Coolio! Bring it on, Simone. <3
Slow-cooked writing is like slow-cooked food, it just feels more nourishing. Is it weird that after 8 years of not blogging, I am also ready to start again?
Excited to read more from you. So grateful.
I feel this so deeply! I just decided this week to move more towards long-term writing myself as what I’m talking about (money and trauma) requires so much more depth and nuance
Happy to watch you paint your next canvas…
I’m here for all of this ♡ have been feeling this nudge too myself and loving to read your words here. Feels nourishing ♡
This feels like a homecoming. My soul says thank you.
I really love and appreciate this. Excited to read the blog!
I homeschool my autistic teen and our style of education is very book heavy. Traditional education feels a lot like social media…learn this info quickly, get tested, forget it. I wanted something deeper, but I question myself all the time because we’re doing something different. Kiddo is a slow reader and hates most audiobook narrators, so I read aloud constantly. My voice is hoarse by the end of everyday. But there’s so much depth, it’s worth it. Looking forward to your blog!
From the hundreds of responses to this blog that are bouncing in my brain right now, I shall only offer this: THANK YOU.
Love this. Love you.
Slow cooked soul here. I am in process of creating a business for guiding women through the recovery journey. I have known since before, I began to hatch the plan for my business that I needed to stretch out my being. I need a slow unraveling. That being in a place of embodied stillness is enough to invite others into the same, Without needing to appeal to their senses or convince or… I’m still figuring out how it makes sense to show up in relationship with people and get paid for that. That has felt strange for me. I realized that the things that we pay others to do for us are the things that we used to get from living in communal relationship with one another, And I’ve been saying these words without being heard for quite some time. I need a way to pay my bill bills and support my children, But I also need community and relationship with others. I really am not able to wrap my sensitive empathetic brain around the way things are. I feel as if I have to betray some deep innocent part of me in order to survive in this world. Anyhow, cheers to the 2006 blog life. I started one back in May and I like having my own little corner. I look forward to connecting more with you here. I have appreciated your guidance in my journey.

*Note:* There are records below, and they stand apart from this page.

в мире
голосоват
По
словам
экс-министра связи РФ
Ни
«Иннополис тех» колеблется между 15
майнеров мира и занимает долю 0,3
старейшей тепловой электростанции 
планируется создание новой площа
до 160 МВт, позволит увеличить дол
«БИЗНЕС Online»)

You create art with your words. Your message resonates deeply, and even more than that, I’m struck by how beautifully and uniquely you share it. I have a largely ignored blog…but you’re inspiring me to rethink it. I am curious…so many are turning to substack. What drew you to writing on a blog vs writing on substack?
You know I’ve gotten that question so frequently lately, I might just do a blog post on it! Thank you for asking. Gives me more incentive to think of a worthy answer.
Oh, and thank you so much for your kind words. Deeply and humbly appreciated.
hiii :). love to have you as someone I can look to on the business journey whose always tuning into your intuition and doing wtv it calls you to do, even if it’s “not in style”…
i have benefited from your generosity in sharing your thoughts and journey over the years… and love your long form stuff…
so looking forward to this new space. big love. b
This made me cry… I have a deep desire to support and create a community for women who have lost their babies before birth but the thought of “building an online business” on this makes me feel so uncomfortable. How do I “do the work” without selling my soul?
Thank you so much for sharing your words and learnings. I’ve felt the nudge to go back to my blog as well. I can’t say I was ever content with communicating via squares on ig. It has always felt limiting to me and like I cannot speak the way I want to speak or naturally speak because it will never draw and hold the attention of people on that platform to be “successful.” Needless to say, your words have been very affirming. I think it’s a gift that we get to hear more from you in this format and I’m looking forward to more of your posts.
Incredible! This blog looks exactly like mmy old one!
It’s on a totally different topic but it has pretty much the same layout and design.